### [Problem to solve]
Taking only the lines of the data below from the line with "47: (484, 500, 0.85)" to the line with "78: (607, 12, 1.40)", ends included, write them out exactly and without pictures.

### [Material for the task]
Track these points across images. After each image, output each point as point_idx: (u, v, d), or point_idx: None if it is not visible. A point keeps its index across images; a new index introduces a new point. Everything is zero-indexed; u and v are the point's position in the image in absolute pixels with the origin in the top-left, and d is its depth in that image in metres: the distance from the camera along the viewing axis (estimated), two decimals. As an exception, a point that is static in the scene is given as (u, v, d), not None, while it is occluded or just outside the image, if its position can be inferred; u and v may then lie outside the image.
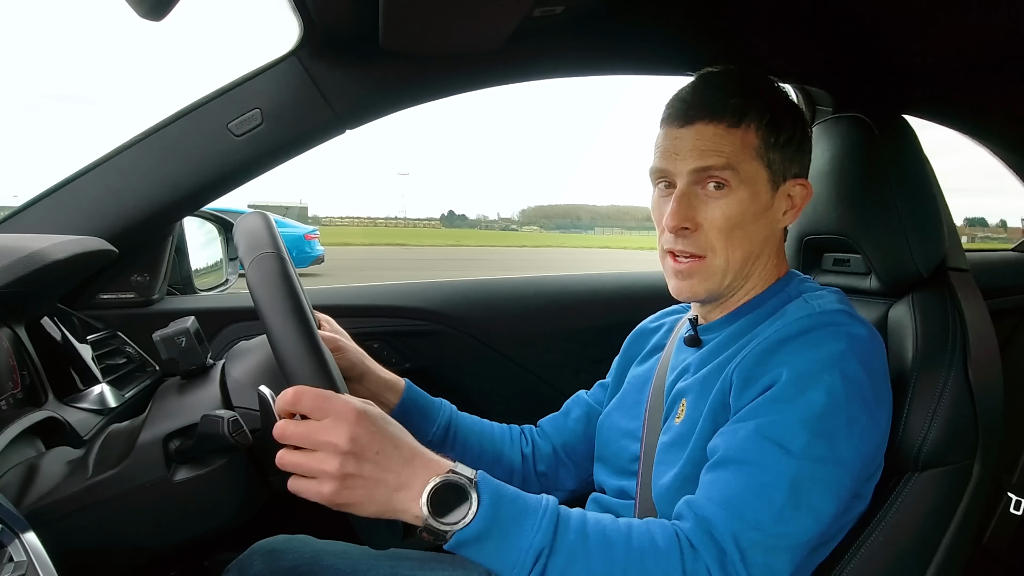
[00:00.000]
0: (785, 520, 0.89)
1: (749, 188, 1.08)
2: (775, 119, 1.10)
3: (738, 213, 1.08)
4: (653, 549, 0.87)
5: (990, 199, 67.68)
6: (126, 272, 1.57)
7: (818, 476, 0.92)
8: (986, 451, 1.16)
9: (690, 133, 1.10)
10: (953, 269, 1.28)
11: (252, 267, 0.93)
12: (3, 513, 0.75)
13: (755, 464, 0.92)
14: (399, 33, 1.25)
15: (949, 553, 1.15)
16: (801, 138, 1.14)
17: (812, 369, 0.96)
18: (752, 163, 1.09)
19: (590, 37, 1.47)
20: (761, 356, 1.02)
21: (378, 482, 0.85)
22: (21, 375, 1.15)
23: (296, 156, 1.48)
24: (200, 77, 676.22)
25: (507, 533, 0.85)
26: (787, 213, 1.15)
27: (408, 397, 1.34)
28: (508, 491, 0.88)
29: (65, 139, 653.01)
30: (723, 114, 1.09)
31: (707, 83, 1.13)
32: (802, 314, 1.05)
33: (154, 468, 0.96)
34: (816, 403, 0.94)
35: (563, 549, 0.85)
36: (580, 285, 1.97)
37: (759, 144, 1.09)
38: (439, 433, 1.35)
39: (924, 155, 1.27)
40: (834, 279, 1.43)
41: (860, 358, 1.00)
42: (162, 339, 1.04)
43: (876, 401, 1.02)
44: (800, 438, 0.92)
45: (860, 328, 1.04)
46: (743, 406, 0.99)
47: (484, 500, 0.85)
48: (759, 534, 0.88)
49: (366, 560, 1.30)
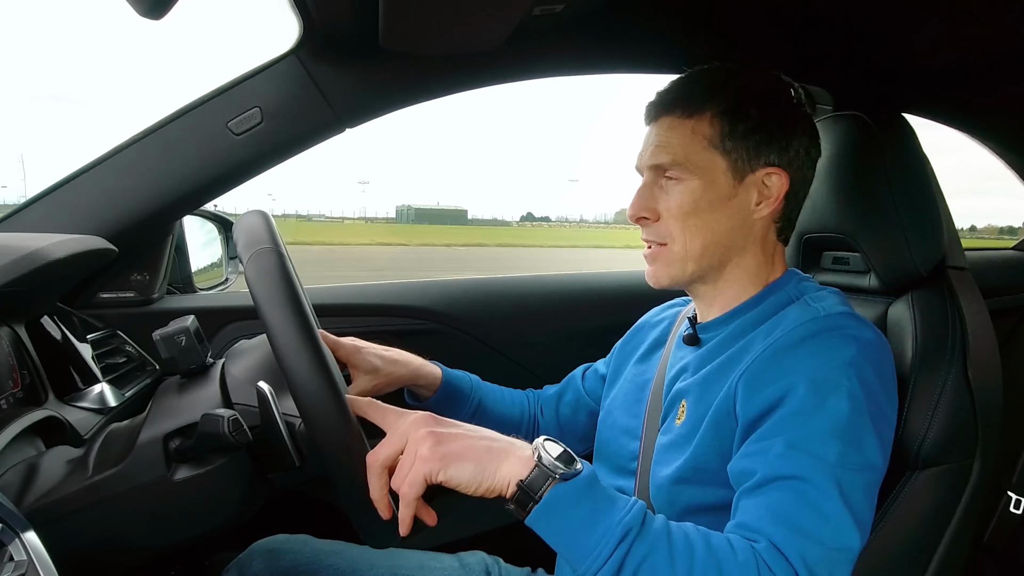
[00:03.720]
0: (841, 532, 0.89)
1: (702, 177, 1.11)
2: (735, 109, 1.11)
3: (690, 201, 1.11)
4: (731, 557, 0.86)
5: (979, 200, 67.88)
6: (126, 271, 1.58)
7: (857, 484, 0.92)
8: (985, 450, 1.17)
9: (653, 129, 1.16)
10: (952, 268, 1.28)
11: (251, 262, 0.93)
12: (3, 512, 0.75)
13: (799, 479, 0.91)
14: (398, 32, 1.25)
15: (949, 551, 1.16)
16: (775, 127, 1.13)
17: (829, 377, 0.96)
18: (705, 152, 1.11)
19: (589, 36, 1.47)
20: (768, 363, 1.02)
21: (470, 440, 0.88)
22: (21, 374, 1.15)
23: (296, 155, 1.49)
24: (198, 77, 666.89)
25: (598, 506, 0.85)
26: (761, 204, 1.14)
27: (445, 386, 1.42)
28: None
29: (59, 138, 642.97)
30: (675, 107, 1.14)
31: (674, 82, 1.18)
32: (806, 318, 1.05)
33: (154, 467, 0.96)
34: (841, 412, 0.94)
35: (649, 535, 0.85)
36: (579, 284, 1.98)
37: (713, 134, 1.11)
38: (466, 417, 1.40)
39: (923, 154, 1.27)
40: (833, 278, 1.43)
41: (872, 363, 1.00)
42: (162, 338, 1.04)
43: (889, 403, 1.02)
44: (834, 448, 0.92)
45: (868, 332, 1.04)
46: (755, 416, 0.98)
47: (587, 466, 0.87)
48: (822, 549, 0.88)
49: (365, 559, 1.31)
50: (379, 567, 1.30)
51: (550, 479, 0.84)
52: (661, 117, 1.15)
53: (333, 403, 0.88)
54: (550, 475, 0.84)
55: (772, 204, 1.13)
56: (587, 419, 1.47)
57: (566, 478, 0.84)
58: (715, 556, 0.85)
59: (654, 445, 1.16)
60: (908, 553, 1.15)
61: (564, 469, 0.84)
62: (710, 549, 0.85)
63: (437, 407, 1.40)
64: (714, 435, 1.04)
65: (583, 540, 0.84)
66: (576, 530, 0.84)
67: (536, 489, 0.84)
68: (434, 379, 1.41)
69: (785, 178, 1.13)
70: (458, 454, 0.86)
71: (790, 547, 0.87)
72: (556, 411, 1.51)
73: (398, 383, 1.37)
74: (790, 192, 1.14)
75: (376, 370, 1.32)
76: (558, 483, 0.84)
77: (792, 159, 1.14)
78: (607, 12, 1.40)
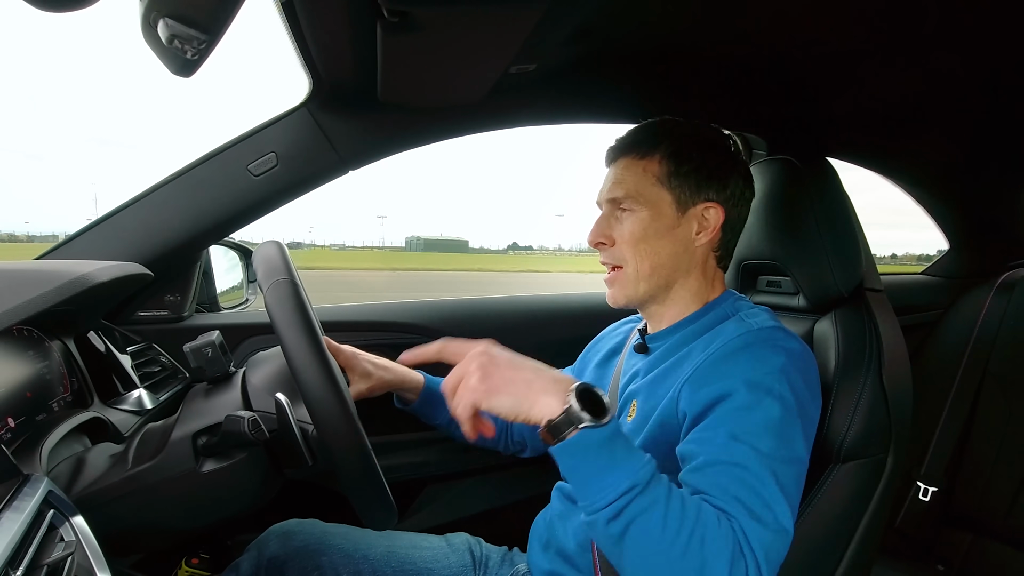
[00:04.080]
0: (779, 515, 0.89)
1: (650, 209, 1.14)
2: (679, 153, 1.15)
3: (640, 229, 1.15)
4: (715, 529, 0.84)
5: (893, 232, 67.02)
6: (160, 293, 1.58)
7: (789, 474, 0.93)
8: (898, 446, 1.19)
9: (612, 169, 1.21)
10: (870, 290, 1.30)
11: (270, 291, 0.94)
12: (55, 499, 0.77)
13: (739, 465, 0.91)
14: (395, 88, 1.27)
15: (867, 533, 1.18)
16: (713, 168, 1.16)
17: (763, 381, 0.98)
18: (653, 188, 1.15)
19: (558, 91, 1.48)
20: (709, 368, 1.04)
21: (513, 375, 0.88)
22: (71, 381, 1.17)
23: (306, 193, 1.49)
24: (227, 122, 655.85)
25: (615, 457, 0.84)
26: (700, 233, 1.17)
27: (427, 391, 1.45)
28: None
29: (114, 179, 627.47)
30: (630, 150, 1.18)
31: (631, 130, 1.22)
32: (742, 331, 1.07)
33: (184, 461, 0.97)
34: (774, 410, 0.96)
35: (649, 494, 0.83)
36: (550, 304, 1.98)
37: (661, 172, 1.15)
38: (448, 417, 1.44)
39: (845, 192, 1.29)
40: (767, 298, 1.45)
41: (800, 370, 1.02)
42: (191, 350, 1.06)
43: (813, 404, 1.04)
44: (768, 441, 0.93)
45: (795, 343, 1.06)
46: (699, 411, 0.99)
47: (614, 419, 0.86)
48: (767, 530, 0.87)
49: (366, 540, 1.32)
50: (377, 547, 1.31)
51: (573, 426, 0.83)
52: (619, 159, 1.19)
53: (341, 413, 0.89)
54: (574, 422, 0.83)
55: (710, 234, 1.16)
56: None
57: (590, 427, 0.83)
58: (701, 525, 0.83)
59: None
60: (832, 534, 1.17)
61: (588, 420, 0.82)
62: (699, 518, 0.84)
63: (421, 409, 1.45)
64: (659, 430, 1.06)
65: (594, 482, 0.84)
66: (590, 473, 0.84)
67: (561, 431, 0.84)
68: (417, 385, 1.44)
69: (721, 212, 1.16)
70: (499, 388, 0.87)
71: (738, 520, 0.87)
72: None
73: (387, 387, 1.41)
74: (726, 224, 1.17)
75: (369, 375, 1.35)
76: (582, 430, 0.83)
77: (728, 197, 1.17)
78: (573, 71, 1.40)
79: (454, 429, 1.48)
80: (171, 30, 0.80)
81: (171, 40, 0.82)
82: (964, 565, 1.99)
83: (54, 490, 0.78)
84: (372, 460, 0.93)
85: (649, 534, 0.82)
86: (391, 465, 1.70)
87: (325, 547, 1.28)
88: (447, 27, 0.95)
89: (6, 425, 0.94)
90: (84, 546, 0.73)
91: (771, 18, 1.19)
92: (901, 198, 2.26)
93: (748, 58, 1.38)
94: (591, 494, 0.84)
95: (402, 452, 1.73)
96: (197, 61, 0.89)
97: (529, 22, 0.95)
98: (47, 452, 0.94)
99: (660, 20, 1.22)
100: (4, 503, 0.71)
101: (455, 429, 1.49)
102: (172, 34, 0.81)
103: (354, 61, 1.21)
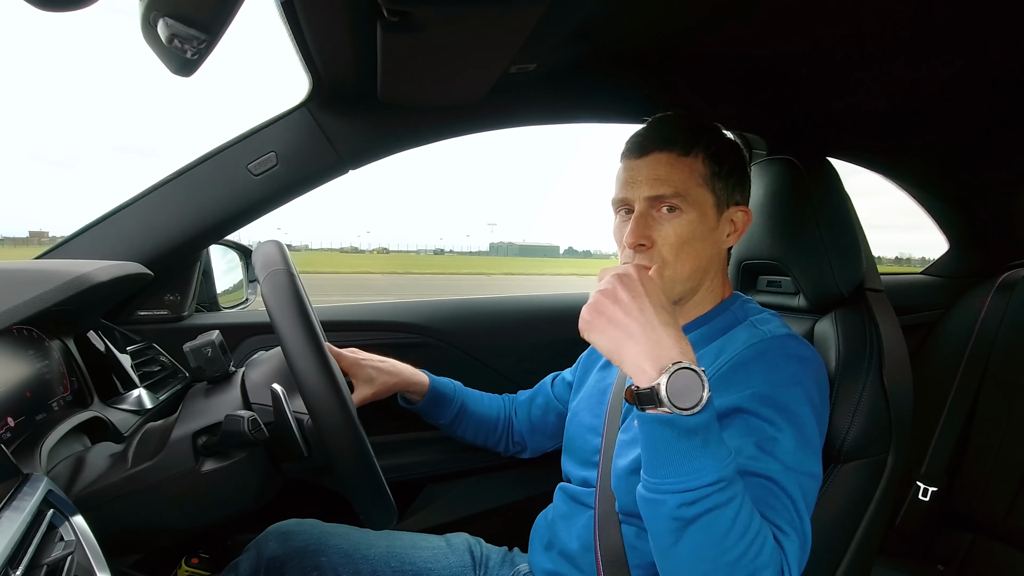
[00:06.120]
0: (804, 526, 0.90)
1: (697, 211, 1.11)
2: (719, 152, 1.14)
3: (688, 232, 1.11)
4: (769, 540, 0.84)
5: (908, 235, 66.88)
6: (160, 292, 1.58)
7: (810, 489, 0.95)
8: (898, 445, 1.19)
9: (646, 163, 1.13)
10: (870, 290, 1.30)
11: (266, 280, 0.95)
12: (55, 499, 0.76)
13: (771, 479, 0.91)
14: (394, 88, 1.26)
15: (867, 531, 1.18)
16: (741, 171, 1.17)
17: (782, 393, 0.98)
18: (699, 189, 1.12)
19: (558, 90, 1.48)
20: (724, 376, 1.03)
21: (622, 318, 0.87)
22: (70, 380, 1.17)
23: (306, 193, 1.49)
24: (227, 124, 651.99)
25: (708, 445, 0.82)
26: (730, 235, 1.17)
27: (431, 392, 1.46)
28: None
29: (127, 186, 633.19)
30: (674, 145, 1.12)
31: (661, 122, 1.17)
32: (755, 339, 1.06)
33: (184, 460, 0.97)
34: (797, 423, 0.96)
35: (730, 490, 0.81)
36: (549, 303, 1.97)
37: (706, 172, 1.12)
38: (451, 417, 1.46)
39: (845, 192, 1.29)
40: (768, 298, 1.45)
41: (813, 378, 1.03)
42: (191, 350, 1.06)
43: (824, 411, 1.05)
44: (792, 456, 0.94)
45: (806, 350, 1.06)
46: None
47: (708, 408, 0.82)
48: (792, 541, 0.88)
49: (365, 539, 1.32)
50: (377, 547, 1.31)
51: (656, 405, 0.82)
52: (653, 152, 1.13)
53: (336, 400, 0.89)
54: (658, 403, 0.81)
55: (738, 236, 1.18)
56: (556, 419, 1.49)
57: (680, 413, 0.81)
58: (761, 536, 0.83)
59: (614, 441, 1.17)
60: (832, 534, 1.16)
61: (668, 407, 0.80)
62: (761, 528, 0.83)
63: (425, 410, 1.45)
64: None
65: (676, 464, 0.82)
66: (674, 454, 0.82)
67: (644, 403, 0.83)
68: (422, 386, 1.44)
69: (748, 215, 1.18)
70: (599, 329, 0.88)
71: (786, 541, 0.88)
72: (528, 413, 1.53)
73: (392, 390, 1.41)
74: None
75: (372, 380, 1.36)
76: (673, 413, 0.81)
77: (748, 198, 1.19)
78: (573, 70, 1.40)
79: (455, 429, 1.49)
80: (171, 29, 0.81)
81: (171, 39, 0.82)
82: (964, 565, 1.98)
83: (54, 489, 0.78)
84: (366, 445, 0.93)
85: (717, 528, 0.81)
86: (391, 465, 1.69)
87: (324, 547, 1.28)
88: (447, 27, 0.95)
89: (6, 424, 0.94)
90: (84, 546, 0.73)
91: (772, 18, 1.20)
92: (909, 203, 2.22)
93: (749, 58, 1.38)
94: (670, 474, 0.83)
95: (402, 452, 1.73)
96: (197, 61, 0.89)
97: (529, 22, 0.94)
98: (47, 452, 0.94)
99: (660, 20, 1.22)
100: (4, 502, 0.71)
101: (456, 429, 1.49)
102: (172, 33, 0.81)
103: (354, 61, 1.21)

### [Response to this task]
47: (484, 500, 0.85)
48: (759, 534, 0.88)
49: (366, 560, 1.30)
[00:03.720]
0: (841, 532, 0.89)
1: (702, 177, 1.11)
2: (735, 109, 1.11)
3: (690, 201, 1.11)
4: (731, 557, 0.86)
5: (979, 200, 67.88)
6: (126, 271, 1.58)
7: (857, 484, 0.92)
8: (985, 450, 1.17)
9: (653, 129, 1.16)
10: (952, 268, 1.28)
11: (251, 262, 0.93)
12: (3, 512, 0.75)
13: (799, 479, 0.91)
14: (398, 32, 1.25)
15: (949, 551, 1.16)
16: (775, 127, 1.13)
17: (829, 377, 0.96)
18: (705, 152, 1.11)
19: (589, 36, 1.47)
20: (768, 363, 1.02)
21: (470, 440, 0.88)
22: (21, 374, 1.15)
23: (296, 155, 1.49)
24: (198, 77, 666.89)
25: (598, 506, 0.85)
26: (761, 204, 1.14)
27: (445, 386, 1.42)
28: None
29: (59, 138, 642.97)
30: (675, 107, 1.14)
31: (674, 82, 1.18)
32: (806, 318, 1.05)
33: (154, 467, 0.96)
34: (841, 412, 0.94)
35: (649, 535, 0.85)
36: (579, 284, 1.98)
37: (713, 134, 1.11)
38: (466, 417, 1.40)
39: (923, 154, 1.27)
40: (833, 278, 1.43)
41: (872, 363, 1.00)
42: (162, 338, 1.04)
43: (889, 403, 1.02)
44: (834, 448, 0.92)
45: (868, 332, 1.04)
46: (755, 416, 0.98)
47: (587, 466, 0.87)
48: (822, 549, 0.88)
49: (365, 559, 1.31)
50: (379, 567, 1.30)
51: (550, 479, 0.84)
52: (661, 117, 1.15)
53: (333, 403, 0.88)
54: (550, 475, 0.84)
55: (772, 204, 1.13)
56: (587, 419, 1.47)
57: (566, 478, 0.84)
58: (715, 556, 0.85)
59: (654, 445, 1.16)
60: (908, 553, 1.15)
61: (564, 469, 0.84)
62: (710, 549, 0.85)
63: (437, 407, 1.40)
64: (714, 435, 1.04)
65: (583, 540, 0.84)
66: (576, 530, 0.84)
67: (536, 489, 0.84)
68: (434, 379, 1.41)
69: (785, 178, 1.13)
70: (458, 454, 0.86)
71: (790, 547, 0.87)
72: (556, 411, 1.51)
73: (398, 383, 1.37)
74: (790, 192, 1.14)
75: (376, 370, 1.32)
76: (558, 483, 0.84)
77: (792, 159, 1.14)
78: (607, 12, 1.40)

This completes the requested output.